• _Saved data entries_
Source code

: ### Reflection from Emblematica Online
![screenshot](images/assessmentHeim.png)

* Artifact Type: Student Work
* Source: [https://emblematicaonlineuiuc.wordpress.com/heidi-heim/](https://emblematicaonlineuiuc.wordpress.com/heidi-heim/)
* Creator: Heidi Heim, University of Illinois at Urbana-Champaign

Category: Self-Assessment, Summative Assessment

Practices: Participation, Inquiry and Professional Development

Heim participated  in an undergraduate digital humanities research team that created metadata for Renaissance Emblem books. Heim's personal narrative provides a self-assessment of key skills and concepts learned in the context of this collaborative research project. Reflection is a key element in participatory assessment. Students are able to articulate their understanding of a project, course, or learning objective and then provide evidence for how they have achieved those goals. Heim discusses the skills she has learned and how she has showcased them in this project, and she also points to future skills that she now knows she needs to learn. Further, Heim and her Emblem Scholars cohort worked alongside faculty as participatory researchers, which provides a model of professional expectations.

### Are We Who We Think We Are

• _ASSIGNED TASK_
Could you transcribe the entries exactly, from the first line through the line containing "Category: Self-Assessment, Summative", and give nothing more?

• _EXERCISE RESPONSE_
Source code

: ### Reflection from Emblematica Online
![screenshot](images/assessmentHeim.png)

* Artifact Type: Student Work
* Source: [https://emblematicaonlineuiuc.wordpress.com/heidi-heim/](https://emblematicaonlineuiuc.wordpress.com/heidi-heim/)
* Creator: Heidi Heim, University of Illinois at Urbana-Champaign

Category: Self-Assessment, Summative Assessment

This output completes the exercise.